RECORDS FOR THIS EXERCISE: Begin
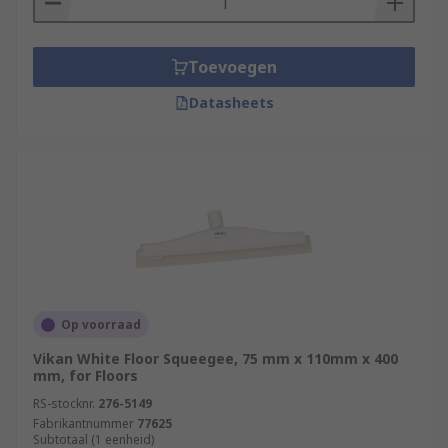
Toevoegen
Datasheets
Op voorraad
Vikan White Floor Squeegee, 75 mm x 110mm x 400
mm, for Floors
RS-stocknr.
276-5149
Fabrikantnummer
77625
Subtotaal (1 eenheid)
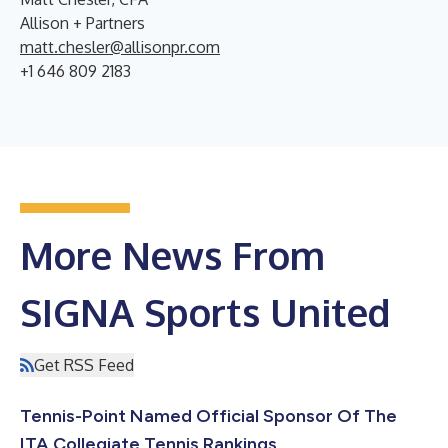
Allison + Partners
matt.chesler@allisonpr.com
+1 646 809 2183
More News From
SIGNA Sports United
Get RSS Feed
Tennis-Point Named Official Sponsor Of The
ITA Collegiate Tennis Rankings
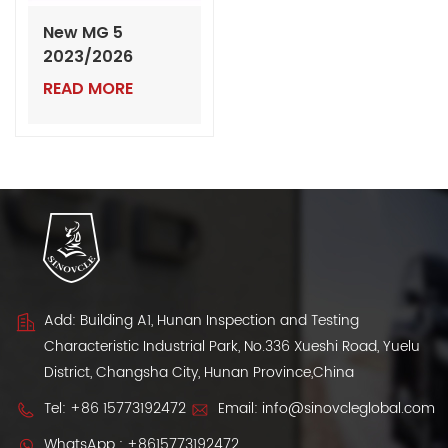
New MG 5
2023/2026
Model: The Next
READ MORE
Generation of
Global Sedan
Excellence |
Export from
China
Add: Building A1, Hunan Inspection and Testing
Characteristic Industrial Park, No.336 Xueshi Road, Yuelu
District, Changsha City, Hunan Province,China
Tel:
+86 15773192472
Email:
info@sinovcleglobal.com
WhatsApp :
+8615773192472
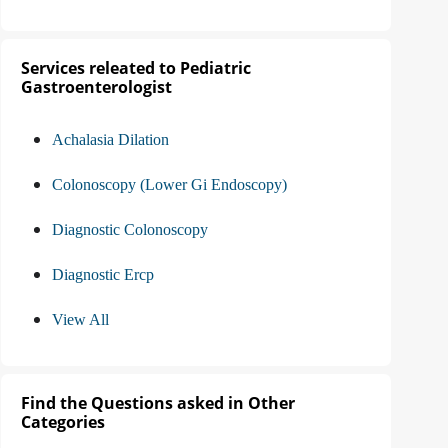
Services releated to Pediatric
Gastroenterologist
Achalasia Dilation
Colonoscopy (Lower Gi Endoscopy)
Diagnostic Colonoscopy
Diagnostic Ercp
View All
Find the Questions asked in Other
Categories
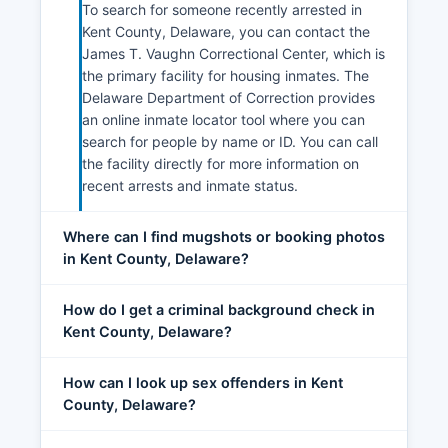
To search for someone recently arrested in
Kent County, Delaware, you can contact the
James T. Vaughn Correctional Center, which is
the primary facility for housing inmates. The
Delaware Department of Correction provides
an online inmate locator tool where you can
search for people by name or ID. You can call
the facility directly for more information on
recent arrests and inmate status.
Where can I find mugshots or booking photos
in Kent County, Delaware?
How do I get a criminal background check in
Kent County, Delaware?
How can I look up sex offenders in Kent
County, Delaware?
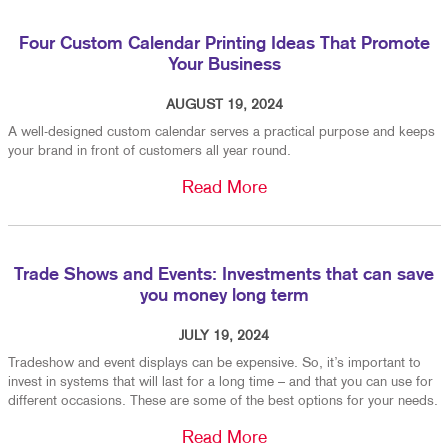
Four Custom Calendar Printing Ideas That Promote
Your Business
AUGUST 19, 2024
A well-designed custom calendar serves a practical purpose and keeps
your brand in front of customers all year round.
Read More
Trade Shows and Events: Investments that can save
you money long term
JULY 19, 2024
Tradeshow and event displays can be expensive. So, it’s important to
invest in systems that will last for a long time – and that you can use for
different occasions. These are some of the best options for your needs.
Read More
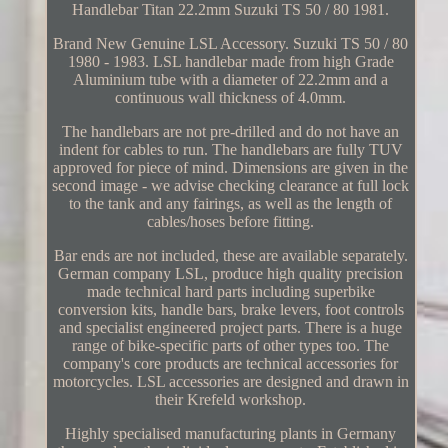
Handlebar Titan 22.2mm Suzuki TS 50 / 80 1981.
Brand New Genuine LSL Accessory. Suzuki TS 50 / 80
1980 - 1983. LSL handlebar made from high Grade
Aluminium tube with a diameter of 22.2mm and a
continuous wall thickness of 4.0mm.
The handlebars are not pre-drilled and do not have an
indent for cables to run. The handlebars are fully TUV
approved for piece of mind. Dimensions are given in the
second image - we advise checking clearance at full lock
to the tank and any fairings, as well as the length of
cables/hoses before fitting.
Bar ends are not included, these are available separately.
German company LSL, produce high quality precision
made technical hard parts including superbike
conversion kits, handle bars, brake levers, foot controls
and specialist engineered project parts. There is a huge
range of bike-specific parts of other types too. The
company's core products are technical accessories for
motorcycles. LSL accessories are designed and drawn in
their Krefeld workshop.
Highly specialised manufacturing plants in Germany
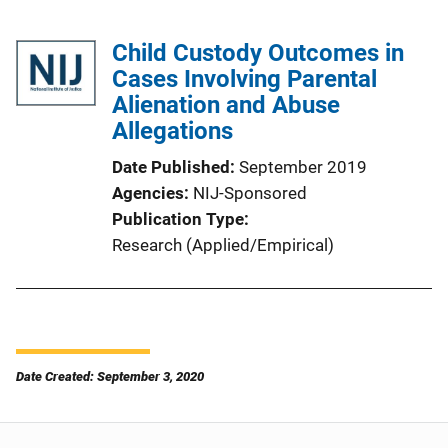
Child Custody Outcomes in
Cases Involving Parental
Alienation and Abuse
Allegations
Date Published
September 2019
Agencies
NIJ-Sponsored
Publication Type
Research (Applied/Empirical)
Date Created: September 3, 2020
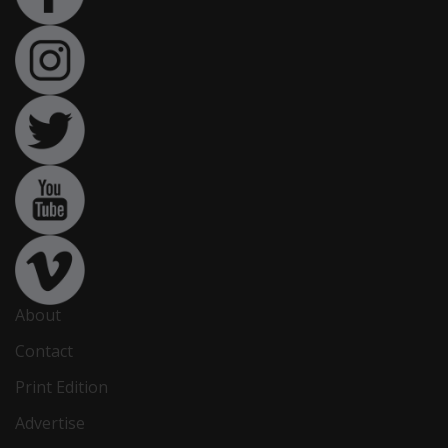
About
Contact
Print Edition
Advertise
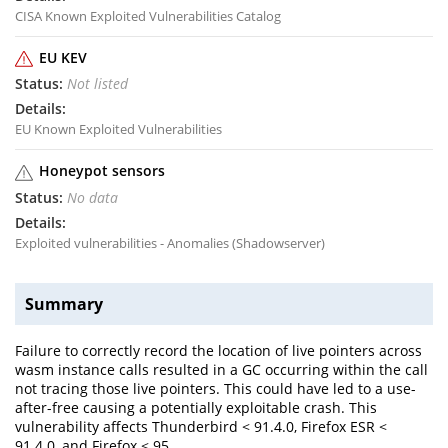
CISA Known Exploited Vulnerabilities Catalog
EU KEV
Not listed
EU Known Exploited Vulnerabilities
Honeypot sensors
No data
Exploited vulnerabilities - Anomalies (Shadowserver)
Summary
Failure to correctly record the location of live pointers across
wasm instance calls resulted in a GC occurring within the call
not tracing those live pointers. This could have led to a use-
after-free causing a potentially exploitable crash. This
vulnerability affects Thunderbird < 91.4.0, Firefox ESR <
91.4.0, and Firefox < 95.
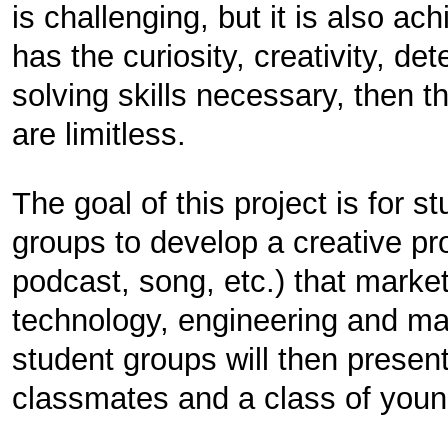
is challenging, but it is also ach
has the curiosity, creativity, d
solving skills necessary, then 
are limitless.
The goal of this project is for s
groups to develop a creative pro
podcast, song, etc.) that marke
technology, engineering and ma
student groups will then present 
classmates and a class of youn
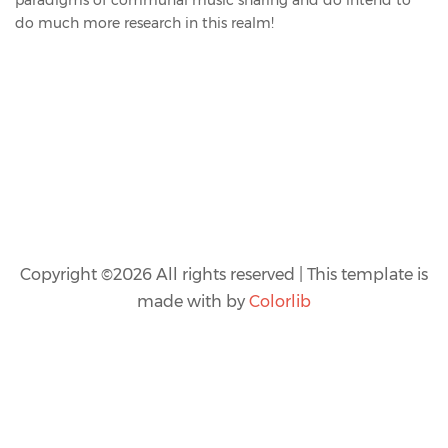
do much more research in this realm!
Copyright ©
2026 All rights reserved | This template is
made with
by
Colorlib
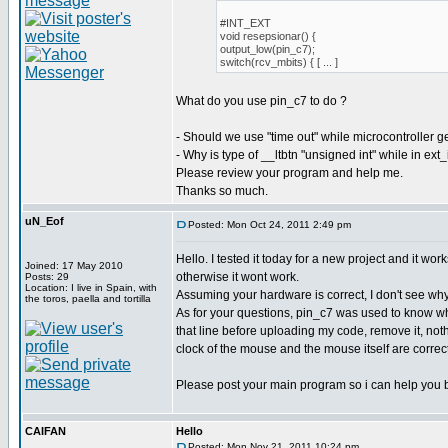
#INT_EXT
void resepsionar() {
output_low(pin_c7);
switch(rcv_mbits) { [ ... ]
What do you use pin_c7 to do ?
- Should we use "time out" while microcontroller g
- Why is type of __ltbtn "unsigned int" while in ext
Please review your program and help me.
Thanks so much.
uN_Eof
Posted: Mon Oct 24, 2011 2:49 pm
Hello. I tested it today for a new project and it w
Joined: 17 May 2010
otherwise it wont work.
Posts: 29
Location: I live in Spain, with
Assuming your hardware is correct, I don't see why
the toros, paella and tortilla
As for your questions, pin_c7 was used to know whe
that line before uploading my code, remove it, noth
clock of the mouse and the mouse itself are correct
Please post your main program so i can help you b
CAIFAN
Hello
Posted: Mon Nov 21, 2011 10:24 pm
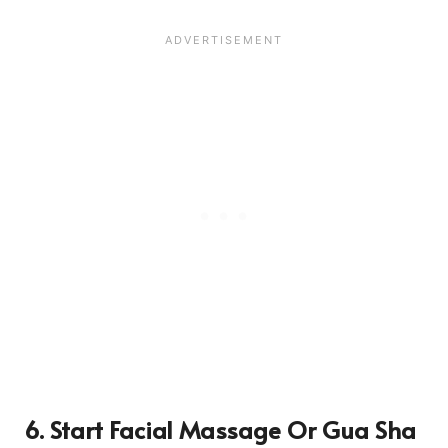
6. Start Facial Massage Or Gua Sha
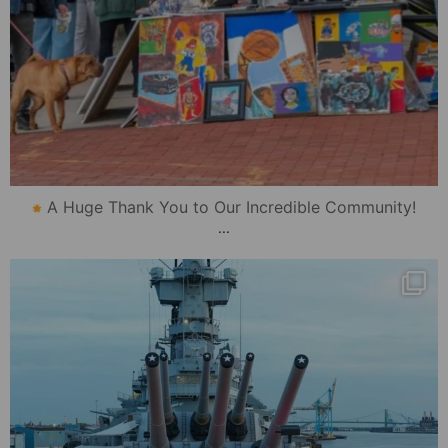
A Huge Thank You to Our Incredible Community!
...
mydowntowncamden
Oct 22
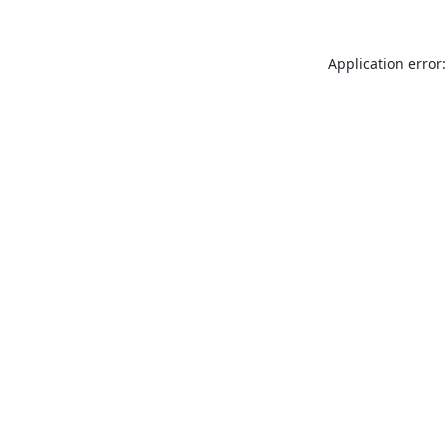
Application error:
RECORDS FOR THIS EXERCISE: End
▸ WHAT THE TASK REQUIRES
Everything in the listing above except the pictures should be duplicated exactly.

▸ ANSWER TO THE EXERCISE
Toevoegen
Datasheets
Op voorraad
Vikan White Floor Squeegee, 75 mm x 110mm x 400
mm, for Floors
RS-stocknr.
276-5149
Fabrikantnummer
77625
Subtotaal (1 eenheid)
Allison + Partners
matt.chesler@allisonpr.com
+1 646 809 2183
More News From
SIGNA Sports United
Get RSS Feed
Tennis-Point Named Official Sponsor Of The
ITA Collegiate Tennis Rankings
New MG 5
2023/2026
Model: The Next
READ MORE
Generation of
Global Sedan
Excellence |
Export from
China
Add: Building A1, Hunan Inspection and Testing
Characteristic Industrial Park, No.336 Xueshi Road, Yuelu
District, Changsha City, Hunan Province,China
Tel:
+86 15773192472
Email:
info@sinovcleglobal.com
WhatsApp :
+8615773192472
Services releated to Pediatric
Gastroenterologist
Achalasia Dilation
Colonoscopy (Lower Gi Endoscopy)
Diagnostic Colonoscopy
Diagnostic Ercp
View All
Find the Questions asked in Other
Categories
To search for someone recently arrested in
Kent County, Delaware, you can contact the
James T. Vaughn Correctional Center, which is
the primary facility for housing inmates. The
Delaware Department of Correction provides
an online inmate locator tool where you can
search for people by name or ID. You can call
the facility directly for more information on
recent arrests and inmate status.
Where can I find mugshots or booking photos
in Kent County, Delaware?
How do I get a criminal background check in
Kent County, Delaware?
How can I look up sex offenders in Kent
County, Delaware?
Four Custom Calendar Printing Ideas That Promote
Your Business
AUGUST 19, 2024
A well-designed custom calendar serves a practical purpose and keeps
your brand in front of customers all year round.
Read More
Trade Shows and Events: Investments that can save
you money long term
JULY 19, 2024
Tradeshow and event displays can be expensive. So, it’s important to
invest in systems that will last for a long time – and that you can use for
different occasions. These are some of the best options for your needs.
Read More
Handlebar Titan 22.2mm Suzuki TS 50 / 80 1981.
Brand New Genuine LSL Accessory. Suzuki TS 50 / 80
1980 - 1983. LSL handlebar made from high Grade
Aluminium tube with a diameter of 22.2mm and a
continuous wall thickness of 4.0mm.
The handlebars are not pre-drilled and do not have an
indent for cables to run. The handlebars are fully TUV
approved for piece of mind. Dimensions are given in the
second image - we advise checking clearance at full lock
to the tank and any fairings, as well as the length of
cables/hoses before fitting.
Bar ends are not included, these are available separately.
German company LSL, produce high quality precision
made technical hard parts including superbike
conversion kits, handle bars, brake levers, foot controls
and specialist engineered project parts. There is a huge
range of bike-specific parts of other types too. The
company's core products are technical accessories for
motorcycles. LSL accessories are designed and drawn in
their Krefeld workshop.
Highly specialised manufacturing plants in Germany
Child Custody Outcomes in
Cases Involving Parental
Alienation and Abuse
Allegations
Date Published
September 2019
Agencies
NIJ-Sponsored
Publication Type
Research (Applied/Empirical)
Date Created: September 3, 2020
About
Contact
Print Edition
Advertise
CISA Known Exploited Vulnerabilities Catalog
EU KEV
Not listed
EU Known Exploited Vulnerabilities
Honeypot sensors
No data
Exploited vulnerabilities - Anomalies (Shadowserver)
Summary
Failure to correctly record the location of live pointers across
wasm instance calls resulted in a GC occurring within the call
not tracing those live pointers. This could have led to a use-
after-free causing a potentially exploitable crash. This
vulnerability affects Thunderbird < 91.4.0, Firefox ESR <
91.4.0, and Firefox < 95.
is challenging, but it is also ach
has the curiosity, creativity, d
solving skills necessary, then 
are limitless.
The goal of this project is for s
groups to develop a creative pro
podcast, song, etc.) that marke
technology, engineering and ma
student groups will then present 
classmates and a class of youn
do much more research in this realm!
Copyright ©
2026 All rights reserved | This template is
made with
by
Colorlib
#INT_EXT
void resepsionar() {
output_low(pin_c7);
switch(rcv_mbits) { [ ... ]
What do you use pin_c7 to do ?
- Should we use "time out" while microcontroller g
- Why is type of __ltbtn "unsigned int" while in ext
Please review your program and help me.
Thanks so much.
uN_Eof
Posted: Mon Oct 24, 2011 2:49 pm
Hello. I tested it today for a new project and it w
Joined: 17 May 2010
otherwise it wont work.
Posts: 29
Location: I live in Spain, with
Assuming your hardware is correct, I don't see why
the toros, paella and tortilla
As for your questions, pin_c7 was used to know whe
that line before uploading my code, remove it, noth
clock of the mouse and the mouse itself are correct
Please post your main program so i can help you b
CAIFAN
Hello
Posted: Mon Nov 21, 2011 10:24 pm
6. Start Facial Massage Or Gua Sha
A Huge Thank You to Our Incredible Community!
...
mydowntowncamden
Oct 22
Application error:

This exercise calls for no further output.